BIL, SHV: Guaranteed Zero Returns

August 22, 2011

Investors are pouring money into ETFs that, at best, will earn nothing. There are other options.

ETF investors, roiled by the market, have been piling into the safest of safe Treasury funds recently. In the last month, $1.1 billion has flowed into the SPDRS Barclays Capital 1-3 Month T-Bill ETF (NYSEArca: BIL) and $600.5 million into the iShares Barclays 1-3 Year Treasury Bond Fund (NYSEArca: SHY), while $121.3 million flowed out of the iShares Short Treasury Bond Fund (NYSEArca: SHV), which invests in Treasurys maturing in 12 months or less.

Together, these funds have over $15 billion in assets under management.

I don’t understand why.

I understand that investors are looking for safety in very uncertain market conditions, but using BIL or SHV as a safe haven is the equivalent of still paying your bank to have a checking account. Sure, some people still do it, but plenty of better alternative options exist.First, the numbers. Short-term Treasury yields have been at or near zero for some time. The Federal Reserve says they will stay that way at least through the middle of 2013. That translates into near-zero returns on funds like BIL and SHV. In fact, as it stands currently, the dividend yield on BIL is zero. Zip. Zilch. Nada.

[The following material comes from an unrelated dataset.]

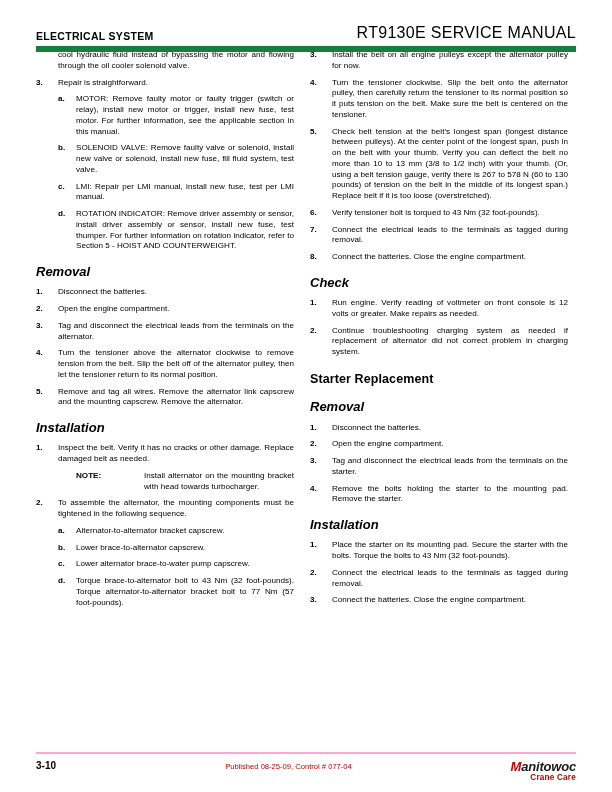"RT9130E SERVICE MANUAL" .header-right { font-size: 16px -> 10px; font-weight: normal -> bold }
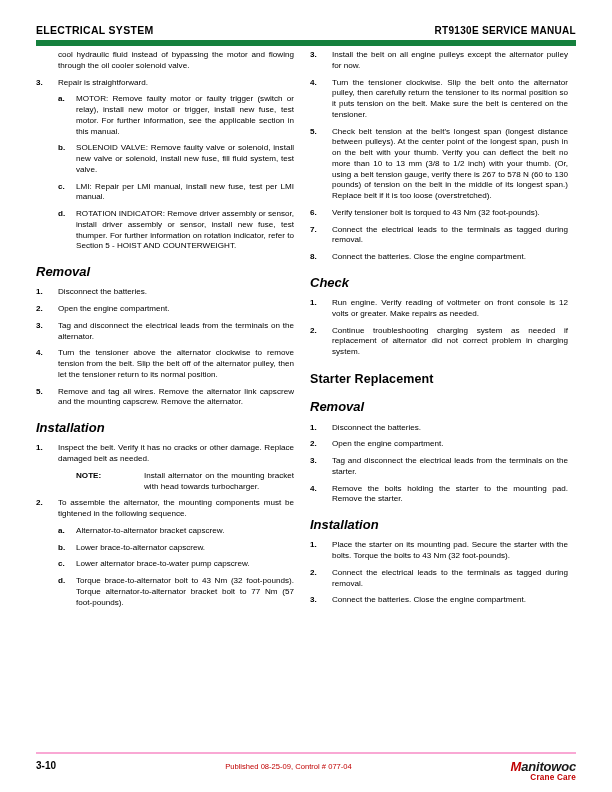"Crane Care" .logo-sub { font-weight: bold -> normal }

If demand for short-term Treasurys continues, investors will be, at best, standing still in these funds. When you account for trading costs and spreads, investors are likely paying for the privilege to hold Treasurys. In this case, individual investors would be better off holding their money in FDIC-insured savings accounts.

Investors who wish to park on the sidelines sums exceeding the FDIC insurable limit still have a number of options.

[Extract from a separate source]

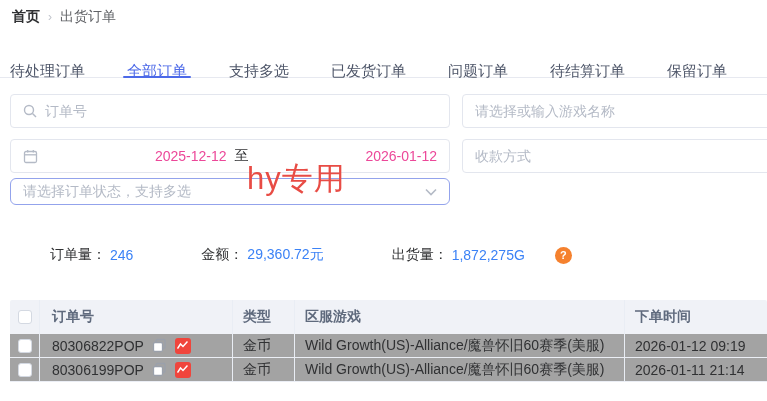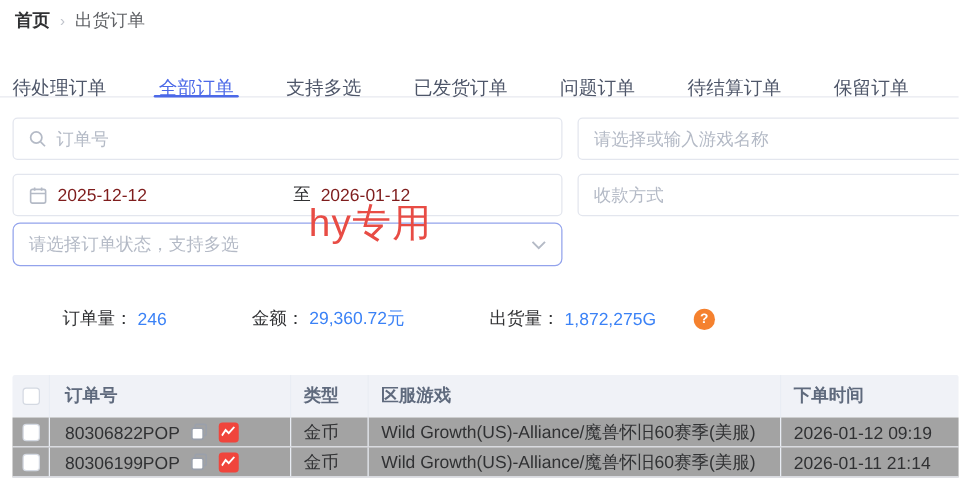"2025-12-12" .date-val { color: #7f1d1d -> #ec4899; text-align: left -> right }
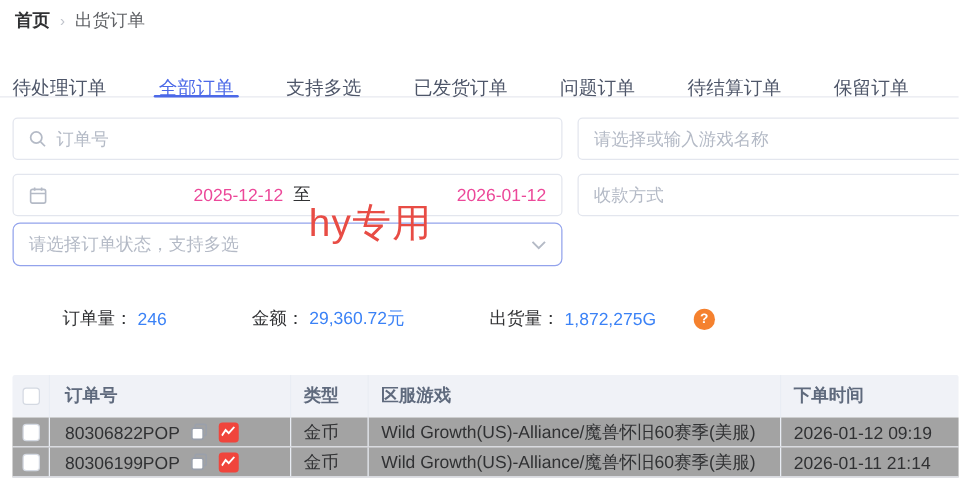"请选择订单状态，支持多选" #status-box { height: 35px -> 27px }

Inflation concerns appear to have been reignited by the reported increase in CPI. The concern is that a spike in inflation will push nominal interest rates—a real and reasonable concern that has many investors avoiding longer maturities. There are, however, two Treasury inflation-protected securities (TIPS) funds that may alleviate those concerns.

The Pimco 1-5 Year U.S TIPS Index Fund (NYSEArca: STPZ) and the iShares Barclays 0-5 Year TIPS Bond Fund (NYSEArca: STIP) both provide inflation-protected exposure for investors. Although both funds reach much further down the maturity spectrum than BIL or SHV, the additional yield compensates investors for adverse movements in interest rates, especially if they are expected to come from inflation.

Because STIP includes TIPS maturing in less than a year, it has almost half the duration of STPZ. As such, it has lower interest rate sensitivity.